Histoire : L’interaction entre pouvoir et contestation
Troubles intérieurs et diplomatie mondiale
Les analyses traditionnelles de la détente entre les États-Unis et l’Union soviétique se sont concentrées sur la politique de puissance entre les deux superpuissances. Cependant, l’historien Jeremi Suri soutient que la diplomatie des superpuissances a également été façonnée par les troubles intérieurs, non seulement dans les grandes villes comme Berkeley et Prague, mais aussi à Paris, Berlin et Pékin.
Suri soutient que les troubles intérieurs incitent davantage les dirigeants à rechercher la stabilité à l’étranger. En effet, ils craignent que les troubles internes puissent affaiblir leur pouvoir et leur légitimité. Inversement, les forces mondiales peuvent aussi façonner les mouvements de contestation. Les menaces nucléaires, les impasses politiques et une intense propagande idéologique peuvent créer des attentes croissantes et une désillusion croissante parmi les jeunes citoyens du monde entier.
La perturbation mondiale de 1968
Suri examine la « perturbation mondiale de 1968 », une période marquée par des manifestations généralisées contre la guerre du Vietnam et des émeutes urbaines aux États-Unis, ainsi que des vagues croissantes de mécontentement des jeunes dans d’autres pays. Cette période a démontré le lien étroit entre les événements locaux et mondiaux.
L’importance de l’ordre social et du consensus
Suri soutient que les dirigeants politiques à tous les niveaux, même dans les sociétés non démocratiques, sont profondément préoccupés par le maintien de l’ordre social et la construction d’un consensus pour leurs politiques. Ils reconnaissent que leur pouvoir dépend du soutien et de la coopération de leurs citoyens.
Les historiens précédents ont souvent négligé ce lien, se concentrant plutôt sur les questions locales lorsqu’ils étudiaient l’histoire locale. Suri estime que cette focalisation étroite a conduit à une compréhension déformée des événements historiques.
Repenser les affaires internationales
Le travail de Suri vise à repenser l’étude des affaires internationales à l’ère de la mondialisation.
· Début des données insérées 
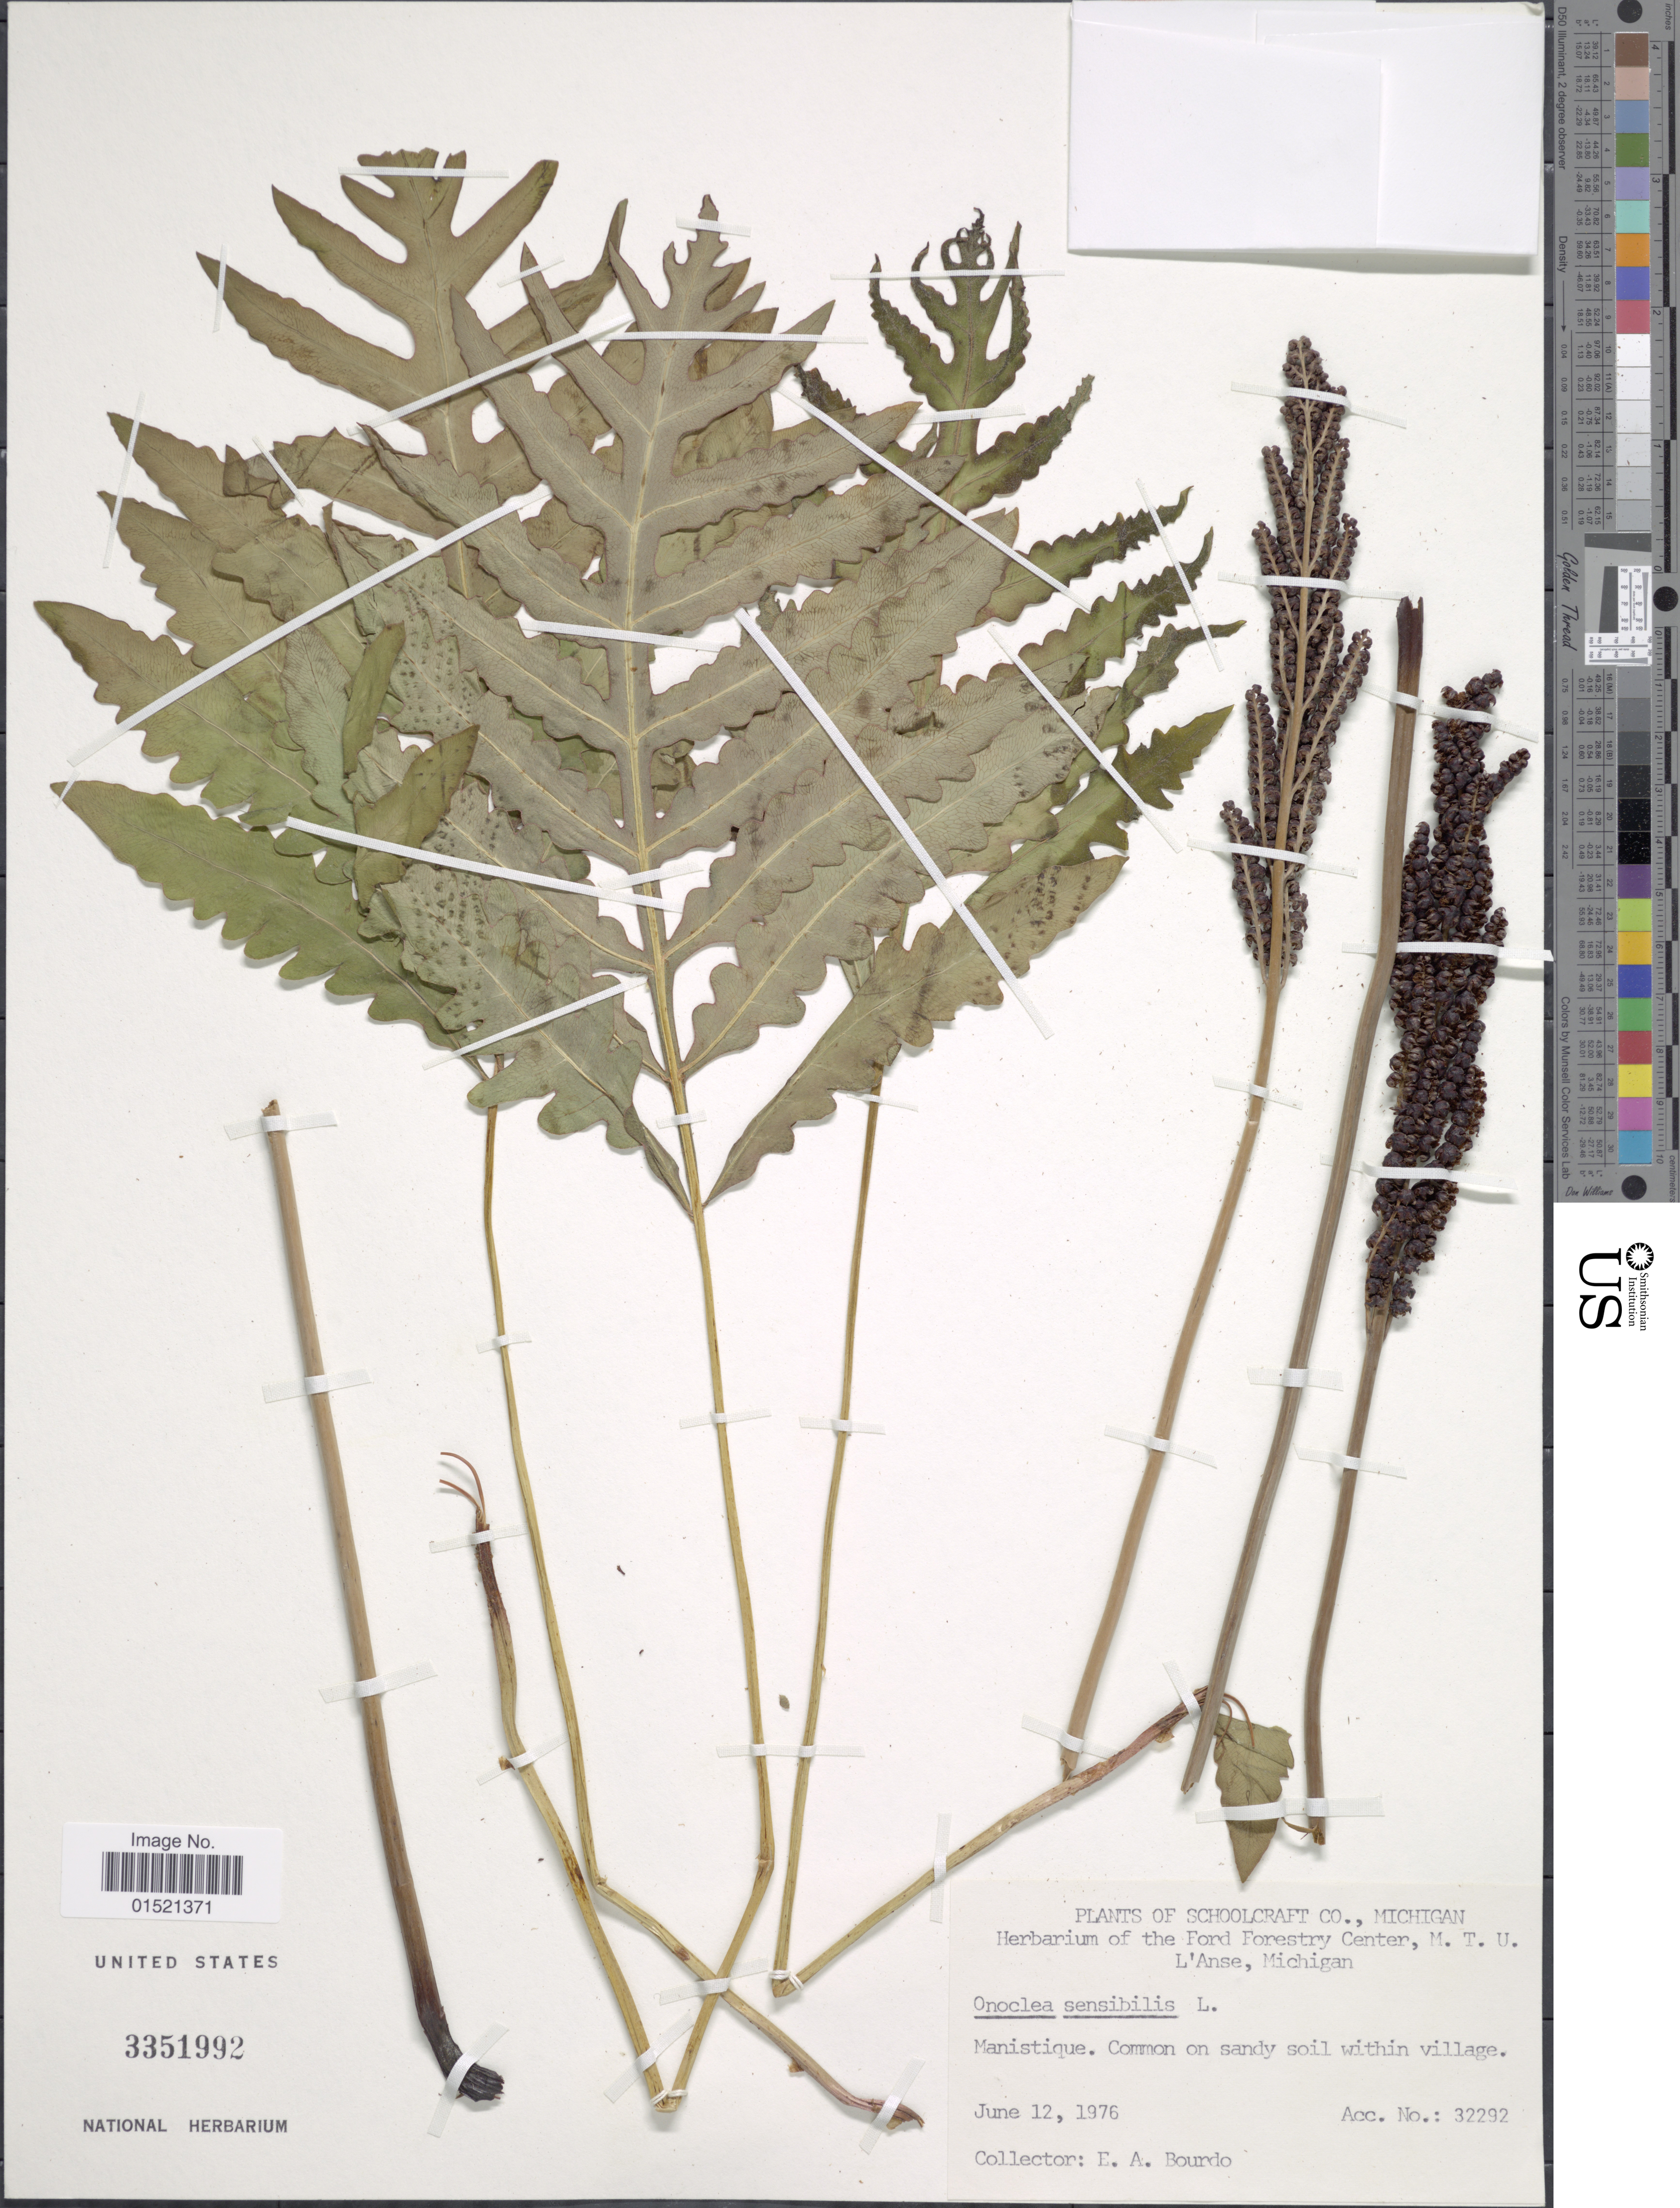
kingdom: Plantae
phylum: Tracheophyta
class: Polypodiopsida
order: Polypodiales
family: Onocleaceae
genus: Onoclea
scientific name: Onoclea sensibilis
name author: L.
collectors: E. Bourdo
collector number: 32292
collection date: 1976-06-12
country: United States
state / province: Michigan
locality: Schoolcraft Co., Manistique. Common on sandy soil within village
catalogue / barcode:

Il soutient que les approches traditionnelles n’ont pas réussi à tenir compte adéquatement de l’interaction entre les forces intérieures et mondiales, ainsi que de l’importance des facteurs sociaux et culturels dans la formation de la politique étrangère.
L’approche de Suri est très originale et exigeante, mais elle a le potentiel de transformer notre compréhension des relations internationales. Il est largement reconnu comme un éminent spécialiste dans ce domaine.
Facteurs politiques, culturels et institutionnels
Suri souligne l’importance de comprendre les facteurs politiques, culturels et institutionnels qui influencent les actions d’un État. Il estime que les dirigeants efficaces sont capables de relier le social au politique, en comblant le fossé entre les citoyens ordinaires et les décideurs politiques.
La maîtrise de plusieurs langues par Suri lui a permis de mener de vastes recherches dans les archives de différents pays. Cela lui a donné une perspective unique sur l’interaction des forces locales et mondiales dans les événements historiques.
Multinationalisme et identité personnelle
Les antécédents multinationaux de Suri ont façonné sa perspective d’historien. Son père a émigré de l’Inde vers les États-Unis, tandis que sa mère, née aux États-Unis, a des racines juives russo-polonaises. Cet héritage diversifié lui a donné une profonde appréciation des complexités de l’identité et des défis de la vie dans un monde globalisé.
Le pouvoir des idées et des expériences personnelles
Les recherches de Suri sont guidées par trois questions principales : Pourquoi les gens font-ils ce qu’ils font ? Comment les idées influencent-elles le comportement ? Et comment les conséquences imprévues influencent-elles les événements ? Il estime que les idées et les hypothèses peuvent être profondément ancrées dans notre vision du monde, parfois même sans que nous en soyons conscients.
Suri soutient que les expériences personnelles peuvent également avoir un impact profond sur l’élaboration des politiques. Il cite Henry Kissinger, le sujet de son dernier livre, comme exemple. L’expérience de Kissinger en tant que réfugié de l’Allemagne nazie a influencé son approche des relations internationales.
Jeter des ponts entre l’histoire sociale et politique
Suri se considère comme un pont entre les mondes de l’histoire sociale et politique. Il explore l’interaction des idées, des personnalités et des institutions dans la formation des événements historiques. Il estime que le pouvoir consiste en fin de compte en la capacité de relier les sphères sociale et politique.